RIMA ABDUL MALAK MINISTRE DE LA CULTURE


Selon des sources concordantes à TF1/LCI, Rima Abdul Malak, conseillère culture d'Emmanuel Macron, sera la nouvelle ministre de la Culture. Elle remplacera Roselyne Bachelot à ce poste. 

OLIVIA GREGOIRE SERA LA NOUVELLE PORTE-PAROLE DU GOUVERNEMENT


Selon les informations de TF1 et LCI, Olivia Grégoire, l'ex-secrétaire d'État chargée de l'Économie sociale, solidaire et responsable sera la nouvelle porte-parole du gouvernement. Elle succédera à Gabriel Attal.

T. SOLERE RENONCE A SE PRESENTER


Le député LaREM (ex-LR) et conseiller d'Emmanuel Macron Thierry Solère, mis en examen pour treize chefs d'accusation, a annoncé qu'il renonçait à se représenter aux législatives dans la 9e circonscription des Hauts-de-Seine, alors qu'il avait été investi par la majorité.

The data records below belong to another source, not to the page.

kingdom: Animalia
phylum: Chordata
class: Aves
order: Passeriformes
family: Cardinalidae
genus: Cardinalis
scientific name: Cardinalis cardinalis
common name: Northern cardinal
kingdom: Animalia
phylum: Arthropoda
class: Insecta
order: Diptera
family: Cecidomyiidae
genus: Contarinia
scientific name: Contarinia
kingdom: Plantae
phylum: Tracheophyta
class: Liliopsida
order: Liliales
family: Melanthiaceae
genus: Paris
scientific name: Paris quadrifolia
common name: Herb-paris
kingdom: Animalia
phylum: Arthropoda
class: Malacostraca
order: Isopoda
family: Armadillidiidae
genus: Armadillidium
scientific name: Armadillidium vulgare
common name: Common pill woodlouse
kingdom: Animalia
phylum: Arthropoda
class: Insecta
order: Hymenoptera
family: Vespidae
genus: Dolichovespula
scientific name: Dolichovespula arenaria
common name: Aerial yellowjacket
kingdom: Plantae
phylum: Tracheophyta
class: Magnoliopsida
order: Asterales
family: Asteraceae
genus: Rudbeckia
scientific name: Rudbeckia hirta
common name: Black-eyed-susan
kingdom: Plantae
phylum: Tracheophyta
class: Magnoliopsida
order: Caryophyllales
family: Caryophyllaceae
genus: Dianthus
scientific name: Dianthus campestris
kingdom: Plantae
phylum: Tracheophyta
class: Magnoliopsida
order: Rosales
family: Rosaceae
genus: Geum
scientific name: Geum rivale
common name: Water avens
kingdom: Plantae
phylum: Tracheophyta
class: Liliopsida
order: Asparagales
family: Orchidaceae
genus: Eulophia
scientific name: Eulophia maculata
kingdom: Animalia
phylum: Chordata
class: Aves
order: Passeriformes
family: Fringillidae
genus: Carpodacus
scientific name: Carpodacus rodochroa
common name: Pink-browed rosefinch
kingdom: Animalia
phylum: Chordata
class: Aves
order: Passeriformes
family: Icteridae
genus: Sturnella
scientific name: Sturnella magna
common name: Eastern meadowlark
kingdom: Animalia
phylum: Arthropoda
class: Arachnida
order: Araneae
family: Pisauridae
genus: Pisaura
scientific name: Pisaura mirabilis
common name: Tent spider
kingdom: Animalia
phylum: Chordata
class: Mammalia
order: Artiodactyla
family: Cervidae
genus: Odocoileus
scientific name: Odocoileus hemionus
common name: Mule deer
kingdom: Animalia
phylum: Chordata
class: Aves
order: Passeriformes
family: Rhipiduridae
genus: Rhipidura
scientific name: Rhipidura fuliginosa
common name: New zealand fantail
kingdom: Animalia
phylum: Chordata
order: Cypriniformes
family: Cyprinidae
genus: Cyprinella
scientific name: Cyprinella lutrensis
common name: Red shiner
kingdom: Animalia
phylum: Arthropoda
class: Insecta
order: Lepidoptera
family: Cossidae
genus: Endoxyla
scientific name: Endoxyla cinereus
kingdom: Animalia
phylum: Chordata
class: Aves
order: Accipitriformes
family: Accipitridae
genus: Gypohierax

"Après dix années au Parlement, il est désormais temps pour moi de poursuivre cet engagement politique sous une forme nouvelle. Je le ferai en soutenant l’action du président de la République et continuerai naturellement à l’accompagner politiquement", a-t-il écrit dans un tweet, au jour de la clôture du dépôt des candidatures en préfecture.


"Je ne serai donc pas candidat à cette élection législative et j’apporte mon plein soutien à Emmanuel Pellerin, candidat de la majorité présidentielle", que "je connais depuis de nombreuses années" et qui sera "à la hauteur pour remplir cette fonction", a-t-il ajouté.

Dernier jour pour se lancer dans la bataille. Alors que la composition du nouveau gouvernement se fait toujours attendre, les candidats aux élections législatives ont jusqu'à 18h ce vendredi pour déposer leur déclaration signée et se lancer dans la course à l'Assemblée nationale, dont la majorité sortante est donnée favorite.